**WHAT YOU WILL DO:** Reproduce the listing below line for line, without changing anything.

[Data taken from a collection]
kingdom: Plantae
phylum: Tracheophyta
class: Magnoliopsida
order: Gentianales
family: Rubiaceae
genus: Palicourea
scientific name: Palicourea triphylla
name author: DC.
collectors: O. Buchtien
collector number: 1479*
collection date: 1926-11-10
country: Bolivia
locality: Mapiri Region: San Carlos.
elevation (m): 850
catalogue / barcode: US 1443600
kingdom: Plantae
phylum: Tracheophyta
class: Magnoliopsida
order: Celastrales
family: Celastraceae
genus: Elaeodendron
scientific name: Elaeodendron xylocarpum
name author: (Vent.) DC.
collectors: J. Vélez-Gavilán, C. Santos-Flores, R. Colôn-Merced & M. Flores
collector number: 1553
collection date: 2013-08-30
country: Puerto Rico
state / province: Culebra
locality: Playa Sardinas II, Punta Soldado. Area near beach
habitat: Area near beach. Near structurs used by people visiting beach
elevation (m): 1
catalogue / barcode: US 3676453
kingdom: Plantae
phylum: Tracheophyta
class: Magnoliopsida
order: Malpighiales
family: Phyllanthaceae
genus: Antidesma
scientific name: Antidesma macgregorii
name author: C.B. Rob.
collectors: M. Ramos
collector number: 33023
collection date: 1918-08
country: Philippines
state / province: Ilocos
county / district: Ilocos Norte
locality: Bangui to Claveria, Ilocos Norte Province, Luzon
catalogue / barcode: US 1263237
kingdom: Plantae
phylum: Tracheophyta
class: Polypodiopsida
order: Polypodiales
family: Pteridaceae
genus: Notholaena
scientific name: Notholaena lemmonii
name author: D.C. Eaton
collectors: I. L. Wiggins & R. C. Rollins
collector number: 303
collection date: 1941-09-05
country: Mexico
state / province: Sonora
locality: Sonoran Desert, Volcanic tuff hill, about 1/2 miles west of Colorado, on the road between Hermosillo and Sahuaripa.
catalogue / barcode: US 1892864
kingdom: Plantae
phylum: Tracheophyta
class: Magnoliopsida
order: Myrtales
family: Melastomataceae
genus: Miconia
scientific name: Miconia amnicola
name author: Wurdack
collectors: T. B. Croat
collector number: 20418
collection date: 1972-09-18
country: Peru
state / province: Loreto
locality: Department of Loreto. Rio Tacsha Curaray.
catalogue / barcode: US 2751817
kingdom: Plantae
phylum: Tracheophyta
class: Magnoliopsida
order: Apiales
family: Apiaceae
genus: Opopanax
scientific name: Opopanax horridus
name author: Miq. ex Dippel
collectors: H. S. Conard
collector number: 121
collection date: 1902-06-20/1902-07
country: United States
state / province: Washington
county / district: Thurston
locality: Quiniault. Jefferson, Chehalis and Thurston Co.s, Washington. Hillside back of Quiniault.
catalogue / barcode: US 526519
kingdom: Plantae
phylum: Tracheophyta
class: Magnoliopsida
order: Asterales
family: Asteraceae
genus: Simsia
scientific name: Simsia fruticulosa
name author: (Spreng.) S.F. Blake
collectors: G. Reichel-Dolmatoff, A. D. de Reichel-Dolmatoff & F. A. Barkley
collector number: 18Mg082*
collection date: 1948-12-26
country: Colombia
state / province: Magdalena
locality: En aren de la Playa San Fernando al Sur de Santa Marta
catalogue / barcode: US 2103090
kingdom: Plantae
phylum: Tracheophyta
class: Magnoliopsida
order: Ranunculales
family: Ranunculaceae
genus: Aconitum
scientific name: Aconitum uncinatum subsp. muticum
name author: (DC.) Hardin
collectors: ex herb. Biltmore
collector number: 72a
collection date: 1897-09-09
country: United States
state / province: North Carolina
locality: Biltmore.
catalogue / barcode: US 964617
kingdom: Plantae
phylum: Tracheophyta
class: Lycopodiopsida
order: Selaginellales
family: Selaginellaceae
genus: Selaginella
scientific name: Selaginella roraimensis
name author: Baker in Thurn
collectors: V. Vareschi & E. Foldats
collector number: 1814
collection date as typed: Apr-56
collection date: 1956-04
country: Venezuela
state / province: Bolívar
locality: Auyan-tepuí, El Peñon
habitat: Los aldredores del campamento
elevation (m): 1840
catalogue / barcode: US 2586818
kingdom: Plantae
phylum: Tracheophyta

**OUTPUT:**
kingdom: Plantae
phylum: Tracheophyta
class: Magnoliopsida
order: Gentianales
family: Rubiaceae
genus: Palicourea
scientific name: Palicourea triphylla
name author: DC.
collectors: O. Buchtien
collector number: 1479*
collection date: 1926-11-10
country: Bolivia
locality: Mapiri Region: San Carlos.
elevation (m): 850
catalogue / barcode: US 1443600
kingdom: Plantae
phylum: Tracheophyta
class: Magnoliopsida
order: Celastrales
family: Celastraceae
genus: Elaeodendron
scientific name: Elaeodendron xylocarpum
name author: (Vent.) DC.
collectors: J. Vélez-Gavilán, C. Santos-Flores, R. Colôn-Merced & M. Flores
collector number: 1553
collection date: 2013-08-30
country: Puerto Rico
state / province: Culebra
locality: Playa Sardinas II, Punta Soldado. Area near beach
habitat: Area near beach. Near structurs used by people visiting beach
elevation (m): 1
catalogue / barcode: US 3676453
kingdom: Plantae
phylum: Tracheophyta
class: Magnoliopsida
order: Malpighiales
family: Phyllanthaceae
genus: Antidesma
scientific name: Antidesma macgregorii
name author: C.B. Rob.
collectors: M. Ramos
collector number: 33023
collection date: 1918-08
country: Philippines
state / province: Ilocos
county / district: Ilocos Norte
locality: Bangui to Claveria, Ilocos Norte Province, Luzon
catalogue / barcode: US 1263237
kingdom: Plantae
phylum: Tracheophyta
class: Polypodiopsida
order: Polypodiales
family: Pteridaceae
genus: Notholaena
scientific name: Notholaena lemmonii
name author: D.C. Eaton
collectors: I. L. Wiggins & R. C. Rollins
collector number: 303
collection date: 1941-09-05
country: Mexico
state / province: Sonora
locality: Sonoran Desert, Volcanic tuff hill, about 1/2 miles west of Colorado, on the road between Hermosillo and Sahuaripa.
catalogue / barcode: US 1892864
kingdom: Plantae
phylum: Tracheophyta
class: Magnoliopsida
order: Myrtales
family: Melastomataceae
genus: Miconia
scientific name: Miconia amnicola
name author: Wurdack
collectors: T. B. Croat
collector number: 20418
collection date: 1972-09-18
country: Peru
state / province: Loreto
locality: Department of Loreto. Rio Tacsha Curaray.
catalogue / barcode: US 2751817
kingdom: Plantae
phylum: Tracheophyta
class: Magnoliopsida
order: Apiales
family: Apiaceae
genus: Opopanax
scientific name: Opopanax horridus
name author: Miq. ex Dippel
collectors: H. S. Conard
collector number: 121
collection date: 1902-06-20/1902-07
country: United States
state / province: Washington
county / district: Thurston
locality: Quiniault. Jefferson, Chehalis and Thurston Co.s, Washington. Hillside back of Quiniault.
catalogue / barcode: US 526519
kingdom: Plantae
phylum: Tracheophyta
class: Magnoliopsida
order: Asterales
family: Asteraceae
genus: Simsia
scientific name: Simsia fruticulosa
name author: (Spreng.) S.F. Blake
collectors: G. Reichel-Dolmatoff, A. D. de Reichel-Dolmatoff & F. A. Barkley
collector number: 18Mg082*
collection date: 1948-12-26
country: Colombia
state / province: Magdalena
locality: En aren de la Playa San Fernando al Sur de Santa Marta
catalogue / barcode: US 2103090
kingdom: Plantae
phylum: Tracheophyta
class: Magnoliopsida
order: Ranunculales
family: Ranunculaceae
genus: Aconitum
scientific name: Aconitum uncinatum subsp. muticum
name author: (DC.) Hardin
collectors: ex herb. Biltmore
collector number: 72a
collection date: 1897-09-09
country: United States
state / province: North Carolina
locality: Biltmore.
catalogue / barcode: US 964617
kingdom: Plantae
phylum: Tracheophyta
class: Lycopodiopsida
order: Selaginellales
family: Selaginellaceae
genus: Selaginella
scientific name: Selaginella roraimensis
name author: Baker in Thurn
collectors: V. Vareschi & E. Foldats
collector number: 1814
collection date as typed: Apr-56
collection date: 1956-04
country: Venezuela
state / province: Bolívar
locality: Auyan-tepuí, El Peñon
habitat: Los aldredores del campamento
elevation (m): 1840
catalogue / barcode: US 2586818
kingdom: Plantae
phylum: Tracheophyta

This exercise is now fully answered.